┌──
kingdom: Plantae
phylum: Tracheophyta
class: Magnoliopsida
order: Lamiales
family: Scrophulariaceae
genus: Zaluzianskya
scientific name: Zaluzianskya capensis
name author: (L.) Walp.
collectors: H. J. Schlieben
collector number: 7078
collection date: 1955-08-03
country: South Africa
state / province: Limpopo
└──
GOAL: Return each line of the data above unchanged and in the same order.

THE COMPLETED TASK:
kingdom: Plantae
phylum: Tracheophyta
class: Magnoliopsida
order: Lamiales
family: Scrophulariaceae
genus: Zaluzianskya
scientific name: Zaluzianskya capensis
name author: (L.) Walp.
collectors: H. J. Schlieben
collector number: 7078
collection date: 1955-08-03
country: South Africa
state / province: Limpopo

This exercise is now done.